I have a left over embryo from IVF which I plan to donate to someone else so they can have a child. However, I want to do the most good with this embryo as possible, and so it occurred to me that in addition to finding a good family I feel would make excellent parents I was considering asking them to donate a certain amount to charity as a 'fee' for receiving the embryo.

As far as I understand it is illegal for someone to pay me directly for an embryo, and likewise if I had them donate money to a charity I gained some indirect benefit from supporting that would be arguably illegal too. However, I believe if the donation is truly to a non-profit I do not benefit from this would not violate any rule about profiting from embryos?


2 Answers 2


You cannot require them to donate to charity in exchange for your permission to use the embryo, just because you don't get paid directly doesn't change this.
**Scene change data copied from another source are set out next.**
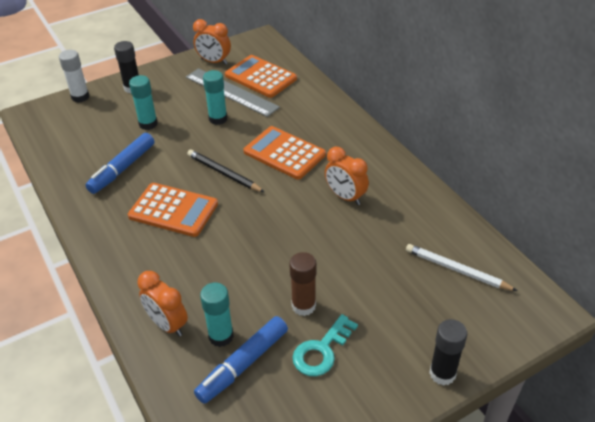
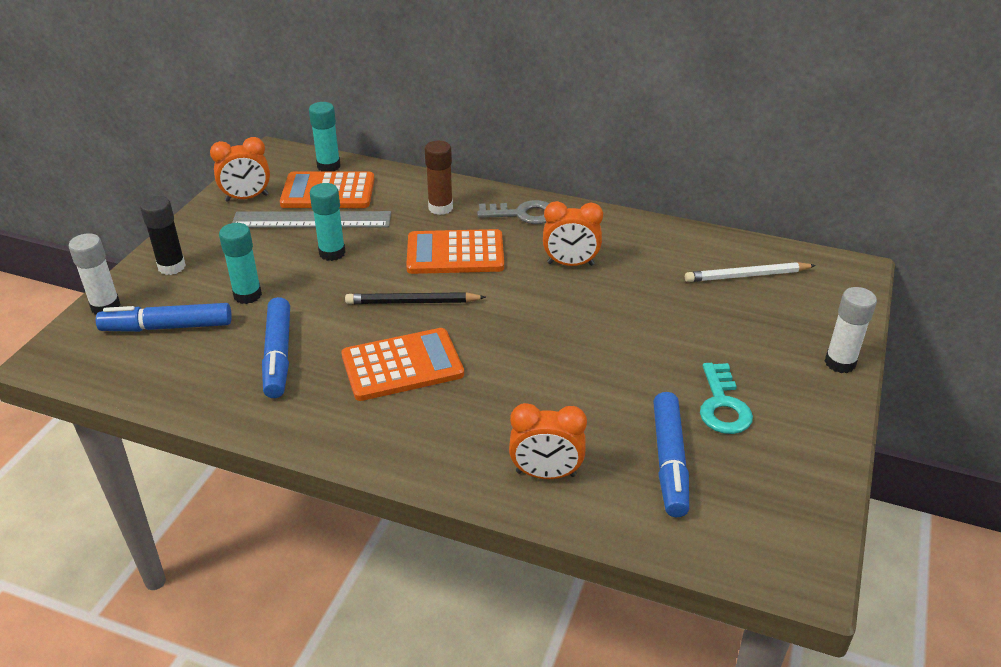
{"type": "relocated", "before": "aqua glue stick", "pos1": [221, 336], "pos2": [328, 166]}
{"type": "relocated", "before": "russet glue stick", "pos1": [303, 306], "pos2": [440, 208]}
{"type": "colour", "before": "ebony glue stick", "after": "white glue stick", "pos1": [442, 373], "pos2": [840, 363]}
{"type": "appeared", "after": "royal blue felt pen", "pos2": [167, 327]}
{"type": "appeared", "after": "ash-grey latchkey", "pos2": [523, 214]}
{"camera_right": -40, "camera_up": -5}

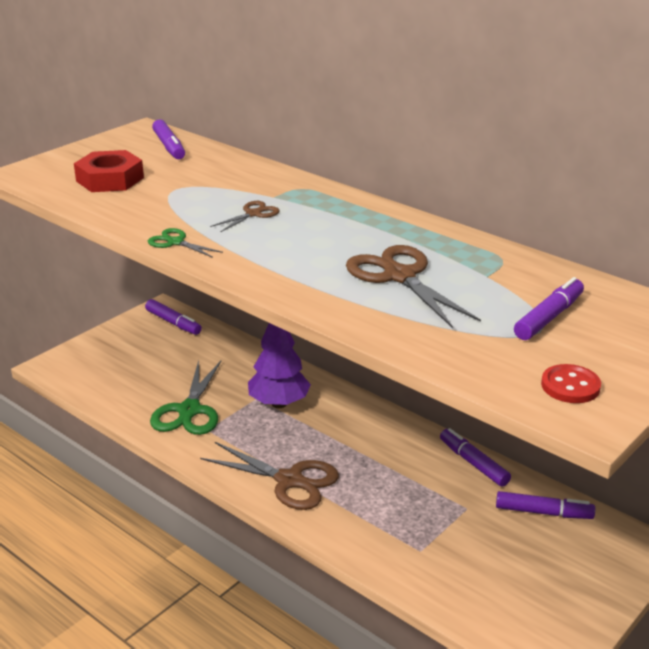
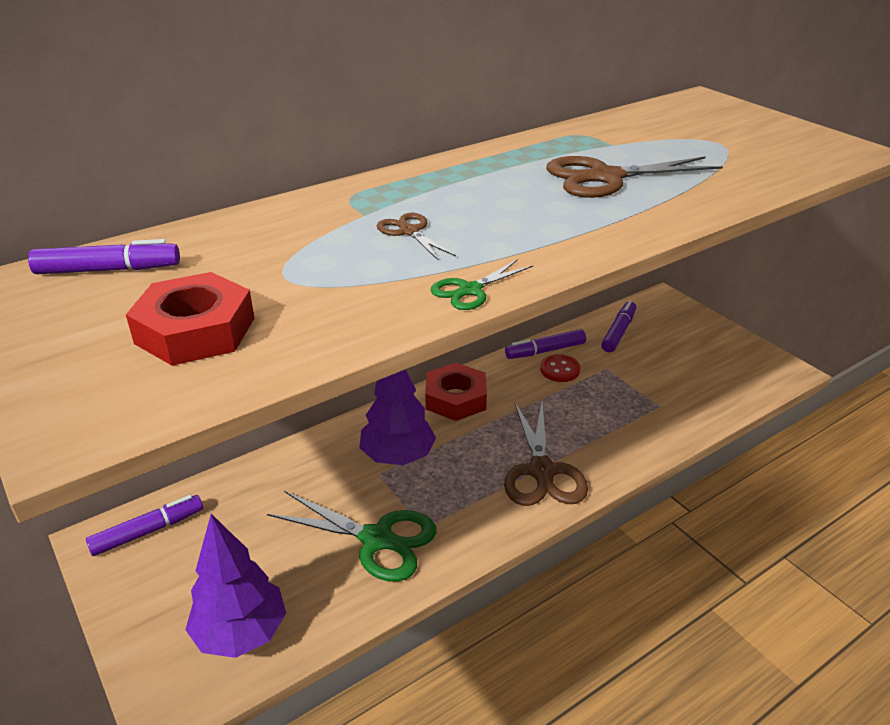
{"type": "spun", "before": "russet pair of scissors", "pos1": [289, 480], "pos2": [542, 471], "turn": 135}
{"type": "missing", "before": "purple felt pen", "pos1": [549, 317]}
{"type": "relocated", "before": "scarlet sewing button", "pos1": [570, 386], "pos2": [559, 370]}
{"type": "appeared", "after": "purple fir tree", "pos2": [241, 633]}
{"type": "appeared", "after": "scarlet hex nut", "pos2": [455, 398]}
{"camera_right": -75, "camera_up": 5}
You may kindly request them to do so, but may not force them to do it as a fee.

Of course, you may make it clear that you will only donate your embryo to people who you personally deem worthy, and state that worthiness can be determined by how charitable they are.

This should encourage potential recipients of the embryo to donate to charity. But again, this is not a fee, nor is it enforceable in court.


Requiring someone to take an action (like giving money to charity) in return for you doing something (giving them an embryo) has all the basic requirements of a contract except legality of objects.

At the very least the arrangement would be unenforceable: they could make the donation and you could refuse to hand over the embryo or vice-versa. Unenforceability is not necessarily a problem in a high trust relationship.

A zealous prosecutor could try to make a case out of this: I have no idea if they would succeed.